*** Opening of EXCERPT ***

Wednesday, November 18, 2009

All you need to know about ETFs

Thanks to the launch of a number of gold ETFs (exchange traded funds) in the recent past, ETFs as investment avenues have gained a fair bit of popularity as well. Increasingly, ETFs are finding themselves on the investor’s ‘to invest’ list. Having said that, ETFs still have a lot of catching up to do, before they can compete with conventional mutual funds, in terms of popularity among investors. One of the primary reasons for this is lack of knowledge and objective understanding about ETFs among investors. In this article, we present a primer on ETFs and discuss their investment proposition.

What are ETFs?

ETFs are a basket of securities that are listed and traded on a recognized stock exchange. Simply put, they are mutual funds, whose units can be bought and sold on the stock exchange. ETFs can be either passively managed or actively managed.
A passively managed ETF attempts to replicate the performance of its underlying benchmark index (like the S&P CNX Nifty, for instance). It invests in the same stocks as the index and in the same weightage as well. The intention is to track the index as closely as possible (i.e. with least deviation).
On the contrary, an actively managed ETF can freely invest in stocks/securities, within the guidelines laid down by its investment mandate. In other words, the fund has no obligation to invest in the same stocks/securities as its benchmark index. The intention is to outperform the benchmark index.
However, it must be noted that the defining feature of ETFs is not whether they are passively or actively managed, but that they are traded on the stock exchange.

ETFs in India

ETFs first made their presence felt in India in the year 1994 with the launch of Morgan Stanley Growth Fund, a close-ended, actively managed, diversified equity fund. However, the dismal track record of the fund combined with a price history that was trading perpetually at discount to the NAV, gave investors the wrong signal as far as ETFs were concerned. Investors began perceiving ETFs as poorly managed and felt short-changed when they sold their units at a steep discount to the NAV.
Things changed after the launch of Nifty Benchmark Exchange Traded Scheme-Nifty BeES (launched in December 2001), an open-ended, passively managed fund. It would be fair to say that the fund set the records straight for ETFs in the country. Since then, the ETF segment has grown slowly but steadily. Recently, the launch of gold ETFs has provided the much needed zing to the segment, thus attracting many investors.

*** Close of EXCERPT ***
*** Opening of DATA PROVIDED ***

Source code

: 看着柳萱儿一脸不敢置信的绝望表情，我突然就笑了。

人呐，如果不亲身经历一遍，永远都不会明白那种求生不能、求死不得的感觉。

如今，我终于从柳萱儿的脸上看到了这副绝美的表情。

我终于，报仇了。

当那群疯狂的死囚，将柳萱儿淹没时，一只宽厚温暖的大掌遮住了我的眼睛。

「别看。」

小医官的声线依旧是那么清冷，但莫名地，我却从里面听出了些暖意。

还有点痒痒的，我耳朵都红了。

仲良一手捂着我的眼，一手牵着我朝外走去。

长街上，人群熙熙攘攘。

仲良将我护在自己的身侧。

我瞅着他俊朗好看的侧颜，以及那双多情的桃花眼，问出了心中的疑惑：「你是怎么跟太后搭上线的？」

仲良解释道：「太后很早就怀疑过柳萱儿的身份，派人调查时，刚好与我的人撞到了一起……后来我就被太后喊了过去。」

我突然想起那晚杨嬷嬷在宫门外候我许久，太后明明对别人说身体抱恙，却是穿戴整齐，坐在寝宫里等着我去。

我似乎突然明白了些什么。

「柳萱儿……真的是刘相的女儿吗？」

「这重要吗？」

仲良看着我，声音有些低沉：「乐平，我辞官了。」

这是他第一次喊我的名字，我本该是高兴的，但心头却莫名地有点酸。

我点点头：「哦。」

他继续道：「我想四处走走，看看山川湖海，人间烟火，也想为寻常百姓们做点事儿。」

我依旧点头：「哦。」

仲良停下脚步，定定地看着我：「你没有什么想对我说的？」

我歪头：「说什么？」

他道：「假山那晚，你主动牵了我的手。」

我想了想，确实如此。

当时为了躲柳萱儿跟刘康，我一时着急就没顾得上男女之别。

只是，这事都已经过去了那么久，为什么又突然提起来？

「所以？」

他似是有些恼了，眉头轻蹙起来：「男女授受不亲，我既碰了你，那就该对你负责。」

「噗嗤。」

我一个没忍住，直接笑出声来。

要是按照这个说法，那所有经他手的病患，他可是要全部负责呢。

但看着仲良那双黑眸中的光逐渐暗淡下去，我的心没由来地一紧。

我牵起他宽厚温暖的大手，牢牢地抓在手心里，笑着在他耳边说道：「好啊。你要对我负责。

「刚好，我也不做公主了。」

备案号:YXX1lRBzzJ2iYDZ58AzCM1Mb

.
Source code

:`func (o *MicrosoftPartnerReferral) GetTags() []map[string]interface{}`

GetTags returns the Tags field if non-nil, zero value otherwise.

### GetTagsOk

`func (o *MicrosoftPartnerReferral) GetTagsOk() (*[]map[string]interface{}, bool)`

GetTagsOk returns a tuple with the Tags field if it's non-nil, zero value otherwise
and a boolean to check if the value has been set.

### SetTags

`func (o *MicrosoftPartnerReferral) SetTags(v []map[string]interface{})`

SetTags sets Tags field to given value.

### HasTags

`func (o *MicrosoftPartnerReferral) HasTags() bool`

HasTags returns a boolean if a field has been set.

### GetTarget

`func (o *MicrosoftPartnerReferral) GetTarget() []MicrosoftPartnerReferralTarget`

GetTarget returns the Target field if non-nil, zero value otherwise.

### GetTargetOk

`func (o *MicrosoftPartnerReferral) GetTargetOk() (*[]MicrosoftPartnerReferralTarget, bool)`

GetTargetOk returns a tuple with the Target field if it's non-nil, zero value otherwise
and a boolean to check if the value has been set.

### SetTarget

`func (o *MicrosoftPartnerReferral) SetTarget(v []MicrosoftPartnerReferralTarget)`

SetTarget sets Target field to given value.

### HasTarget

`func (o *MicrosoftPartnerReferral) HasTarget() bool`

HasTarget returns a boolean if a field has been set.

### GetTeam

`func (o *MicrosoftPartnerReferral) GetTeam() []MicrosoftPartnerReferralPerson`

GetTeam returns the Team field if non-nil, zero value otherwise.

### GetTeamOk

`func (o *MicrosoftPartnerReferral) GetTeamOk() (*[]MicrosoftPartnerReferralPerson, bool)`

*** Close of DATA PROVIDED ***

AIM OF THE TASK. In the ETF article, rewrite the passage between "All you need" and "or actively managed.", inclusive, replacing "primer" with "introduction".

EXERCISE OUTPUT.
All you need to know about ETFs

Thanks to the launch of a number of gold ETFs (exchange traded funds) in the recent past, ETFs as investment avenues have gained a fair bit of popularity as well. Increasingly, ETFs are finding themselves on the investor’s ‘to invest’ list. Having said that, ETFs still have a lot of catching up to do, before they can compete with conventional mutual funds, in terms of popularity among investors. One of the primary reasons for this is lack of knowledge and objective understanding about ETFs among investors. In this article, we present a introduction on ETFs and discuss their investment proposition.

What are ETFs?

ETFs are a basket of securities that are listed and traded on a recognized stock exchange. Simply put, they are mutual funds, whose units can be bought and sold on the stock exchange. ETFs can be either passively managed or actively managed.